> [The problem]: Restate word for word the line containing "focal_35mm: 23" and each line that follows it, through the last line below, and nothing else.

>>>>>

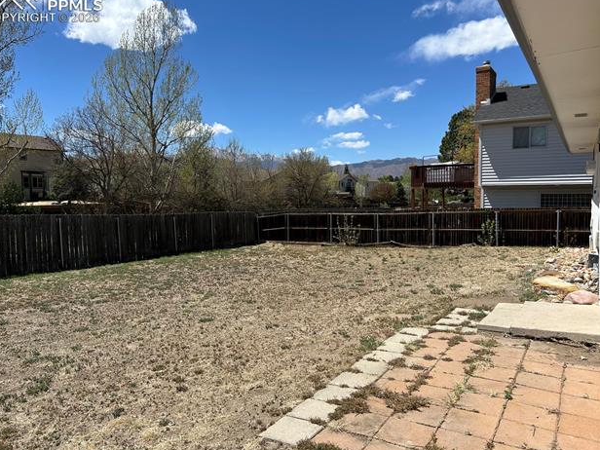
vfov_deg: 51.4
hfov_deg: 65.3
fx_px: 468
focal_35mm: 27
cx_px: 292
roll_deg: +0.7
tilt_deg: -3.6
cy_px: 222
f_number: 1.5
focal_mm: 5.7
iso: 50
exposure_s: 1/4630
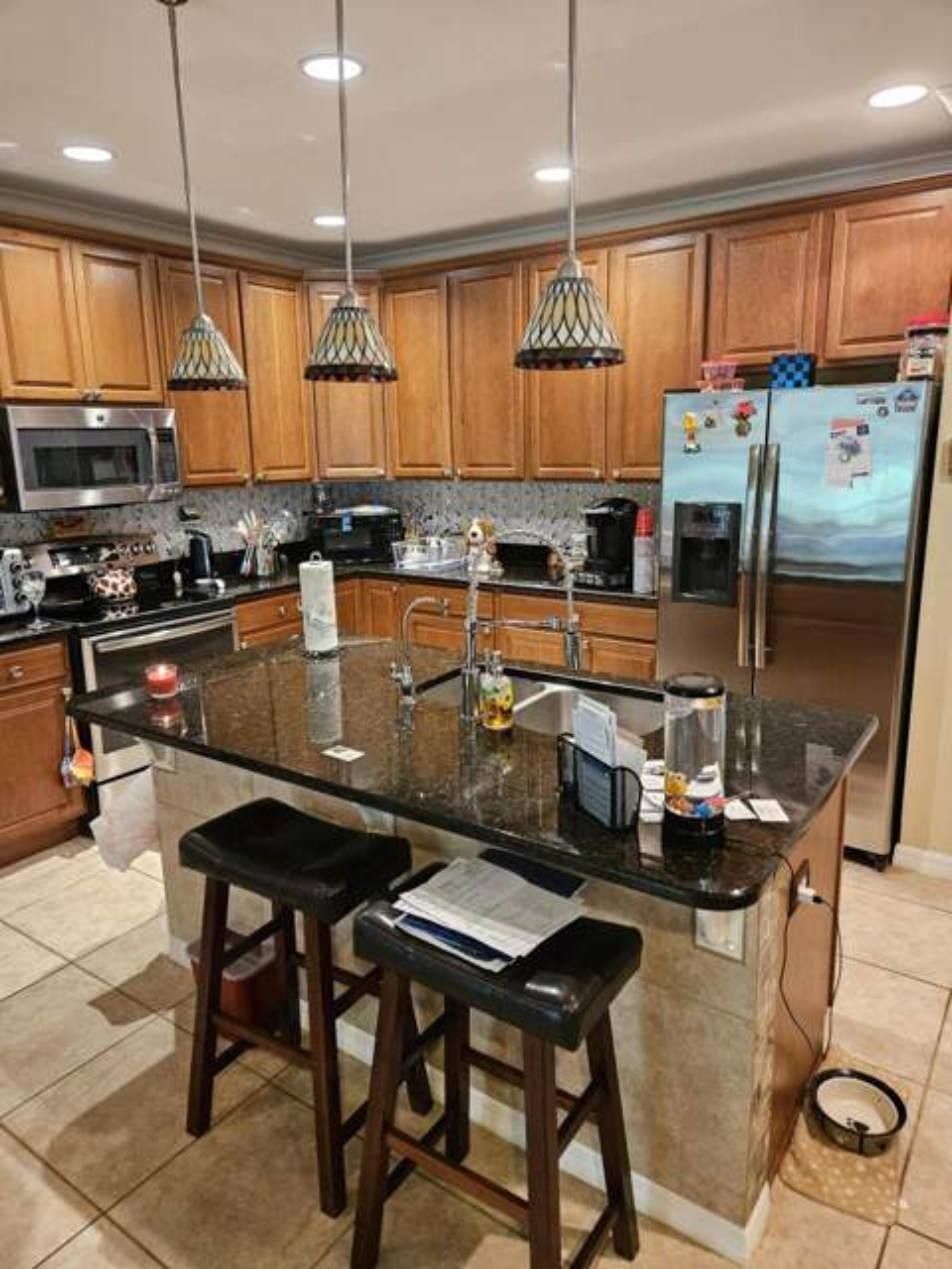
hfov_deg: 58.9
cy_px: 634
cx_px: 476
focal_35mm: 23
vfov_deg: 73.9
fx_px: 843
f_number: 1.8
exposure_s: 1/40
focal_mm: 5.4
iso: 640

<<<<<

> [Solution for this task]:
focal_35mm: 23
vfov_deg: 73.9
fx_px: 843
f_number: 1.8
exposure_s: 1/40
focal_mm: 5.4
iso: 640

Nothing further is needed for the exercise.